(Task directions):
Count how many lines of the data include the string "with", then say that number and stop.

*** Opening of Records provided ***

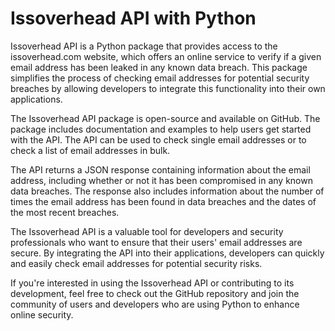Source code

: # Issoverhead API with Python

Issoverhead API is a Python package that provides access to the issoverhead.com website, which offers an online service to verify if a given email address has been leaked in any known data breach. This package simplifies the process of checking email addresses for potential security breaches by allowing developers to integrate this functionality into their own applications.

The Issoverhead API package is open-source and available on GitHub. The package includes documentation and examples to help users get started with the API. The API can be used to check single email addresses or to check a list of email addresses in bulk.

The API returns a JSON response containing information about the email address, including whether or not it has been compromised in any known data breaches. The response also includes information about the number of times the email address has been found in data breaches and the dates of the most recent breaches.

The Issoverhead API is a valuable tool for developers and security professionals who want to ensure that their users' email addresses are secure. By integrating the API into their applications, developers can quickly and easily check email addresses for potential security risks.

If you're interested in using the Issoverhead API or contributing to its development, feel free to check out the GitHub repository and join the community of users and developers who are using Python to enhance online security.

*** Close of Records provided ***

(Response to the exercise):
2